Le procès doit durer jusqu'au 21 décembre :

Ouverture du procès en appel de Jawad Bendaoud à Paris


Publié / Actualisé
Le procès en appel de Jawad Bendaoud, jugé pour avoir logé deux jihadistes du 13-Novembre, dont l'un des cerveaux présumés des attaques qui avaient fait 130 morts à Paris et Saint-Denis, s'est ouvert mercredi devant la cour d'appel de Paris. Jawad Bendaoud est arrivé au palais de justice en jogging noir à paillettes dorées.
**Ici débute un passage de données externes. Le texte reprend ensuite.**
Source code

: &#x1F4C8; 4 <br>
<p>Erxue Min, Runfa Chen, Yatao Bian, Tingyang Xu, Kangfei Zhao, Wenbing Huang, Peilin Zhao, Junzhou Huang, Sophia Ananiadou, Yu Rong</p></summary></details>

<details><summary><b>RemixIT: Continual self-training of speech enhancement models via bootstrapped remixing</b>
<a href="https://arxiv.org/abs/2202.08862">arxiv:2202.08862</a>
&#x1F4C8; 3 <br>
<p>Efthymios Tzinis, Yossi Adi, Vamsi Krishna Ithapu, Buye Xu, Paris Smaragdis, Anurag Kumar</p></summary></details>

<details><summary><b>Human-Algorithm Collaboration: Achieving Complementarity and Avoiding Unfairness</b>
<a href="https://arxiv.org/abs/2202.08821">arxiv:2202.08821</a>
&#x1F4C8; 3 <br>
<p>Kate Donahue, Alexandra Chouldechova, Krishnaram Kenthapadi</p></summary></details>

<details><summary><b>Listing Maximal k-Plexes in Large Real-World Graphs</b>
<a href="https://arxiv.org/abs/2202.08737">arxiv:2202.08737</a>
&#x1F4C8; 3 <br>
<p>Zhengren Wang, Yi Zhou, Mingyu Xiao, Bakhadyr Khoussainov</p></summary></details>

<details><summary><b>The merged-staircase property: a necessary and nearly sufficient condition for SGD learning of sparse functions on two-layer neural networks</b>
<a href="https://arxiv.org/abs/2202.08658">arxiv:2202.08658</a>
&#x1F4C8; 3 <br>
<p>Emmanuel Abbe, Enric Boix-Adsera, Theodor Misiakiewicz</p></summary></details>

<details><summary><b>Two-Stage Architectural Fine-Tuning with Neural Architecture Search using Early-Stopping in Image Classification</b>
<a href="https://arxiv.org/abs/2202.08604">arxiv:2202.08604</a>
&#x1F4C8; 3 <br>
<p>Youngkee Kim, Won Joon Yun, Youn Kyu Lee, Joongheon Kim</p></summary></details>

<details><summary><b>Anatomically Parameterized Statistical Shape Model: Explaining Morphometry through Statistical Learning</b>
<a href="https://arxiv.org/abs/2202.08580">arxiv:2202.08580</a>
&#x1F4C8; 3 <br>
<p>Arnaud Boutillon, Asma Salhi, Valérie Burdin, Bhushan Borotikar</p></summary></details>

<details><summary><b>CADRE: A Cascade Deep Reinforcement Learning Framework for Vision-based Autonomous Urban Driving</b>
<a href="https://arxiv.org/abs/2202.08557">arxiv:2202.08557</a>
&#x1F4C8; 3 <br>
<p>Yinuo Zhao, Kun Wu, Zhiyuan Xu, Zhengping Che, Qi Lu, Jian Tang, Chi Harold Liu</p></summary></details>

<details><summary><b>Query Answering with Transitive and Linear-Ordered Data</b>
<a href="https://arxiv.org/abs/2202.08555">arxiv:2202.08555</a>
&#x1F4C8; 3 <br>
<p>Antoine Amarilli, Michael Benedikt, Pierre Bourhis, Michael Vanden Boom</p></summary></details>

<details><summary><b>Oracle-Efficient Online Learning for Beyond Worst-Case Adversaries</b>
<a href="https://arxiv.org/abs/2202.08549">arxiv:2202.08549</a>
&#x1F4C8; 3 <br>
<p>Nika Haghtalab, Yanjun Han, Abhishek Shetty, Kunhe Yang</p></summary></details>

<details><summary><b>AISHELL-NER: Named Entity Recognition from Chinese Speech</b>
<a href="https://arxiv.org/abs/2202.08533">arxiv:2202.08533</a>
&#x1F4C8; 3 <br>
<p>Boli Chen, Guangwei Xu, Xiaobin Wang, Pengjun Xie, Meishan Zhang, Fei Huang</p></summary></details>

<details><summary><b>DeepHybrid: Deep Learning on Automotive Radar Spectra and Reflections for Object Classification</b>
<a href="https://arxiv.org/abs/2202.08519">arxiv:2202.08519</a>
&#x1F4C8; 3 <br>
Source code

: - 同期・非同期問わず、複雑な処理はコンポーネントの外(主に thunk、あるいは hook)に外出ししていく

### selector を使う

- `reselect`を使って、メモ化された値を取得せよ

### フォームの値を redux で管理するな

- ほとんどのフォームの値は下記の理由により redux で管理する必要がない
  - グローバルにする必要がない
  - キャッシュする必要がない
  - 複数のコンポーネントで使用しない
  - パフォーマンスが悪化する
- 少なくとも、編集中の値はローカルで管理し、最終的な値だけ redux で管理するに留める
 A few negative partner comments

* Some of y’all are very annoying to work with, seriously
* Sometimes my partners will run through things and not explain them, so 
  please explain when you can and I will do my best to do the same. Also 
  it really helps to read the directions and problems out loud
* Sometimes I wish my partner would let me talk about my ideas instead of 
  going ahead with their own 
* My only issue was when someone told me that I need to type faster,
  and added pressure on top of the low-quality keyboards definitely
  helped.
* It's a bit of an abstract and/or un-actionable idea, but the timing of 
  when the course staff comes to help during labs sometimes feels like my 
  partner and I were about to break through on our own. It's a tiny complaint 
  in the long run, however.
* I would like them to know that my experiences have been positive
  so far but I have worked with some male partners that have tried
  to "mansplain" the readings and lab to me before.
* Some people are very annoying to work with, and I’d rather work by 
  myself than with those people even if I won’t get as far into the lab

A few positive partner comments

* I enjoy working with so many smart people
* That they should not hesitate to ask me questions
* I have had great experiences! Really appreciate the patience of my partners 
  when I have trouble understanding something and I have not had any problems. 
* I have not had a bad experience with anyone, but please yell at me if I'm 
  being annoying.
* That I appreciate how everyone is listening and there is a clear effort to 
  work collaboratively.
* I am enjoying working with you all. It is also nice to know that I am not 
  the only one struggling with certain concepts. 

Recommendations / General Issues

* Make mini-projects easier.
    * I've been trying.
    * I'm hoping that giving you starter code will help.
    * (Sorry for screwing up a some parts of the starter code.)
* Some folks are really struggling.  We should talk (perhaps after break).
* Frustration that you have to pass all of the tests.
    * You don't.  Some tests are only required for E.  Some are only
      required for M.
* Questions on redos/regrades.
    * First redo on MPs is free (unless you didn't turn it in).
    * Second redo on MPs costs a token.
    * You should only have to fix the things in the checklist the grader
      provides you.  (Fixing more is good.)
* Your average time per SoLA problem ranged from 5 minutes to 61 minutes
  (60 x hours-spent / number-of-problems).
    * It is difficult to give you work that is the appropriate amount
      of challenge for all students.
Relaxé en première instance, il comparait libre contrairement au procès qui s'est tenu en janvier et février.
Le procès en appel de Jawad Bendaoud, jugé pour avoir logé deux jihadistes du 13-Novembre, dont l'un des cerveaux présumés des attaques qui avaient fait 130 morts à Paris et Saint-Denis, s'est ouvert mercredi devant la cour d'appel de Paris. Jawad Bendaoud est arrivé au palais de justice en jogging noir à paillettes dorées. Relaxé en première instance, il comparait libre contrairement au procès qui s'est tenu en janvier et février.

Cet homme de 32 ans est jugé pour "recel de malfaiteurs terroristes", pour avoir fourni l'appartement où Abdelhamid Abaaoud et Chakib Akrouh s'étaient repliés, à Saint-Denis (Seine-Saint-Denis). C'est là que les deux jihadistes sont morts le 18 novembre dans l'assaut des policiers du Raid.

En février, à l'issue d'un procès retentissant, le premier en lien avec les attentats du 13 novembre 2015, Jawad Bendaoud avait été relaxé.

Le tribunal correctionnel avait jugé qu'il n'était "pas prouvé" que Jawad Bendaoud avait "fourni un hébergement à deux individus qu'il savait être des terroristes du 13-Novembre, afin de les soustraire aux recherches et éviter ainsi leur arrestation".

Mais le parquet avait aussitôt fait appel. Jawad Bendaoud est donc rejugé. Si la relaxe est confirmée, il sera en mesure de demander une indemnisation pour sa détention provisoire de 27 mois à l'isolement.
A ses côtés, Youssef Aït Boulahcen, jugé pour "non-dénonciation de crime terroriste", a été condamné à quatre ans de prison, dont un an avec sursis.

Il s'agit du frère d'Hasna Aït Boulahcen, chargée de trouver une planque aux deux jihadistes en fuite, et du cousin d'Abdelhamid Abaaoud, l'un des cerveaux présumés des attaques. Cet homme qui n'a pas été placé en détention après sa condamnation comparait libre en appel.

Dans le box des prévenus se trouve Mohamed Soumah, qui avait lui été condamné à cinq ans d'emprisonnement. Il avait eu le rôle d'intermédiaire, en mettant en contact Hasna Aït Boulahcen et Jawad Bendaoud.
"J'espère que le procès se déroulera dans la sérénité et le respect des familles", a déclaré à l'AFP l'avocate de parties civiles Samia Maktouf, avant le début du procès.
"J'espère que le show et le cirque auxquels nous avons assistés en première instance ne se reproduira pas", a-t-elle ajouté. Jawad Bendaoud s'était livré à un one-man-show lors de ce procès, avec des déclarations fantasques et incongrues, exaspérant les victimes des attentats.

Le procès, qui se tiendra les mercredi, jeudi et vendredi, doit durer jusqu'au 21 décembre.